*EXERCISE DIRECTIONS:* Rewrite each of the rows below with every "Raspberry Pi" changed to "Orange Pi" and everything else left unchanged.

Start of EXTRACTED DATA

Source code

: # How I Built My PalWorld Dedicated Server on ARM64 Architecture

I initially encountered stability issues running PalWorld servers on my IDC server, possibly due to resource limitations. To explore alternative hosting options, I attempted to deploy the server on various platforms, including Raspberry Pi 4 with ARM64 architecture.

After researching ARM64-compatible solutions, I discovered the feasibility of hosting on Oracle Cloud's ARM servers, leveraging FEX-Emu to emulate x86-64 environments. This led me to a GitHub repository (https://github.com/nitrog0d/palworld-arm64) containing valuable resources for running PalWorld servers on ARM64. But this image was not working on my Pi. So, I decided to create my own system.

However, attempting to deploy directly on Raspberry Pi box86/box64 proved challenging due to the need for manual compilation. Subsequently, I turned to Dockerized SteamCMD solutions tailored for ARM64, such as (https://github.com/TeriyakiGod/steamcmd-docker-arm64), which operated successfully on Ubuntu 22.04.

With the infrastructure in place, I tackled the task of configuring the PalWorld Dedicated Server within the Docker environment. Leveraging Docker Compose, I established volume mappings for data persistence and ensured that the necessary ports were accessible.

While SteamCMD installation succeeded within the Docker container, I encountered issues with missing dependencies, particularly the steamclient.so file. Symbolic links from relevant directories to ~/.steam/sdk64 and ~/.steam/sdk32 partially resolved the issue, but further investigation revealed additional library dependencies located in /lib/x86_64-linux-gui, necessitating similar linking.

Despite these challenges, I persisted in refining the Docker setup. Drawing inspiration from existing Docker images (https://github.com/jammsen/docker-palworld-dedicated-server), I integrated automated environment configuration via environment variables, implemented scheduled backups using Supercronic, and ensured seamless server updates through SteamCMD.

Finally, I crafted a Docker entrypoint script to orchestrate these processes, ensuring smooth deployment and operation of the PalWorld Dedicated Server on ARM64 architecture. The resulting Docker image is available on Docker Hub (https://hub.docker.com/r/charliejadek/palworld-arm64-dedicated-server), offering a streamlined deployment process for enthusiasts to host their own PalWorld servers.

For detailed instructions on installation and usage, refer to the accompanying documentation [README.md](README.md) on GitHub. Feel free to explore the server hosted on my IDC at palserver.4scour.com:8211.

End of EXTRACTED DATA

*SOLUTION TO THE PROBLEM:*
Source code

: # How I Built My PalWorld Dedicated Server on ARM64 Architecture

I initially encountered stability issues running PalWorld servers on my IDC server, possibly due to resource limitations. To explore alternative hosting options, I attempted to deploy the server on various platforms, including Orange Pi 4 with ARM64 architecture.

After researching ARM64-compatible solutions, I discovered the feasibility of hosting on Oracle Cloud's ARM servers, leveraging FEX-Emu to emulate x86-64 environments. This led me to a GitHub repository (https://github.com/nitrog0d/palworld-arm64) containing valuable resources for running PalWorld servers on ARM64. But this image was not working on my Pi. So, I decided to create my own system.

However, attempting to deploy directly on Orange Pi box86/box64 proved challenging due to the need for manual compilation. Subsequently, I turned to Dockerized SteamCMD solutions tailored for ARM64, such as (https://github.com/TeriyakiGod/steamcmd-docker-arm64), which operated successfully on Ubuntu 22.04.

With the infrastructure in place, I tackled the task of configuring the PalWorld Dedicated Server within the Docker environment. Leveraging Docker Compose, I established volume mappings for data persistence and ensured that the necessary ports were accessible.

While SteamCMD installation succeeded within the Docker container, I encountered issues with missing dependencies, particularly the steamclient.so file. Symbolic links from relevant directories to ~/.steam/sdk64 and ~/.steam/sdk32 partially resolved the issue, but further investigation revealed additional library dependencies located in /lib/x86_64-linux-gui, necessitating similar linking.

Despite these challenges, I persisted in refining the Docker setup. Drawing inspiration from existing Docker images (https://github.com/jammsen/docker-palworld-dedicated-server), I integrated automated environment configuration via environment variables, implemented scheduled backups using Supercronic, and ensured seamless server updates through SteamCMD.

Finally, I crafted a Docker entrypoint script to orchestrate these processes, ensuring smooth deployment and operation of the PalWorld Dedicated Server on ARM64 architecture. The resulting Docker image is available on Docker Hub (https://hub.docker.com/r/charliejadek/palworld-arm64-dedicated-server), offering a streamlined deployment process for enthusiasts to host their own PalWorld servers.

For detailed instructions on installation and usage, refer to the accompanying documentation [README.md](README.md) on GitHub. Feel free to explore the server hosted on my IDC at palserver.4scour.com:8211.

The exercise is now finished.